The new threat can tailor its attack and learn new strategies with each machine infected.
By Steve Dent June 3, 2026 5:19 am EST
University of Toronto We've seen how AI can be used to find flaws in apps and websites, but researchers have now demonstrated how it could be weaponized to exploit those vulnerabilities. A team from the University of Toronto used publicly accessible AI models to power a prototype worm capable of exploiting any known computer flaw. Such worms could then spread through networks and cause chaos across the internet.
A typical worm is usually designed by skilled programmers to exploit specific network flaws and can be stopped by patching those flaws. However, the U of T scientists, working in a secure closed environment and taking extensive precautions, used open-weight (open-source) AI models to create a far more sophisticated prototype worm that spread through the team's test network with no human intervention.
This new type of worm tailors its attack to different types of flaws across multiple platforms, including Linux, Windows and IoT devices. It gathers data as it moves through the network, siphoning passwords and uncovering more vulnerabilities that will help it take over other machines. If an infection is discovered and patched on a computer, the worm can exploit other flaws to attack the same machine.
What's more, the worm "feeds" itself by siphoning processing power from infected machines to power its reasoning and strategy for future attacks. "Hackers have typically had to prioritize the most high-value targets because time and computing resources were limited," said the lead author, Nicolas Papernot. "But now, once a worm is launched, the cost would drop to nearly zero."
The idea of AI-powered cyber threats became very real recently with Anthropic's launch of Mythos, a model that can identify previously unknown cybersecurity risks. Anthropic has said that Mythos has already uncovered more than 10,000 flaws, boosting its partners' bug-finding rate by more than a factor of 10. Cloudflare, which helps protect companies from malicious attacks, found 2,000 such vulnerabilities, including 400 considered high or critical.

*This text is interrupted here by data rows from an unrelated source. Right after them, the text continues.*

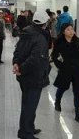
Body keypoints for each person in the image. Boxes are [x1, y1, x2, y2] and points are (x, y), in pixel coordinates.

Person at [12, 11, 51, 139]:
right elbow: (35, 60)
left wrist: (16, 64)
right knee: (30, 105)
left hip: (24, 76)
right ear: (45, 24)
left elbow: (17, 50)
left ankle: (29, 127)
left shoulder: (25, 32)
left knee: (27, 103)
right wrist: (21, 69)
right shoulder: (40, 38)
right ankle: (26, 133)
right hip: (34, 77)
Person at [51, 23, 79, 125]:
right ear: (63, 31)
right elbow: (53, 56)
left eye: (72, 29)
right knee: (62, 88)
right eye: (68, 29)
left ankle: (78, 114)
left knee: (77, 91)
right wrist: (60, 66)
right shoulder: (59, 43)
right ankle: (57, 100)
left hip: (77, 70)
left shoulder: (78, 42)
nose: (71, 31)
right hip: (65, 70)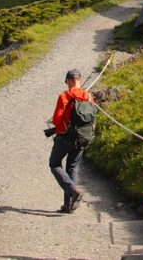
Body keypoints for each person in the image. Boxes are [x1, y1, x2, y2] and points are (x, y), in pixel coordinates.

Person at [47, 68, 94, 213]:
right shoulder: (88, 96)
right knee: (72, 167)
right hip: (83, 138)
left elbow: (56, 120)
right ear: (79, 80)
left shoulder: (64, 96)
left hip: (66, 138)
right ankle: (68, 205)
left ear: (68, 81)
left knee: (54, 164)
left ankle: (73, 190)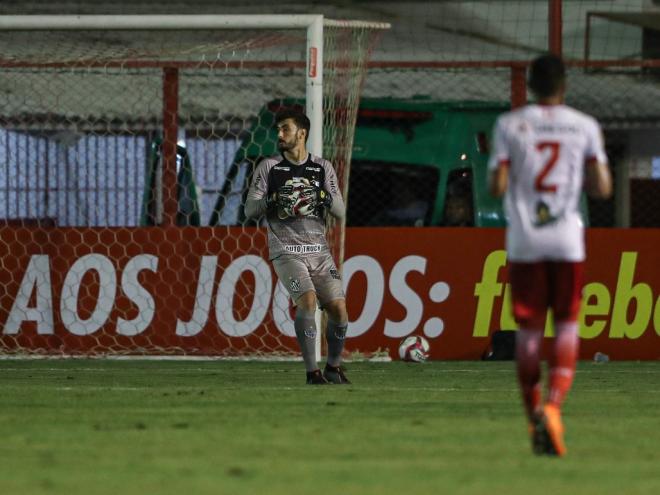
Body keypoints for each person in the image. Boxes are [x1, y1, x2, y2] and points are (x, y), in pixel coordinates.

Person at [488, 54, 612, 456]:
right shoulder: (585, 126)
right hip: (566, 240)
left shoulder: (510, 125)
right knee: (567, 326)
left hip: (526, 242)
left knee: (528, 333)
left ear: (529, 85)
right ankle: (554, 407)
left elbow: (497, 185)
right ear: (565, 85)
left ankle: (532, 416)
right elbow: (602, 187)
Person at [244, 109, 350, 385]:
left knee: (339, 309)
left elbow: (340, 210)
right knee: (308, 301)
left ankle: (333, 368)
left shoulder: (322, 168)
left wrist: (321, 194)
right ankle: (312, 371)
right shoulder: (269, 168)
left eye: (285, 129)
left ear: (301, 133)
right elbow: (249, 210)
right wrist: (275, 198)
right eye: (278, 129)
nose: (280, 134)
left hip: (319, 251)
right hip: (286, 250)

The prototype worm created by the researchers can only exploit known flaws and not find unknown ones like Mythos. However, it's easy to see how bad actors could adapt it to both find and exploit new vulnerabilities — which would make it nearly unstoppable if released into the wild. "In an interconnected world, no system is immune to this threat," Papernot said. "Sharing these findings is the first step in galvanizing researchers, industry leaders and policymakers to take action — and quickly."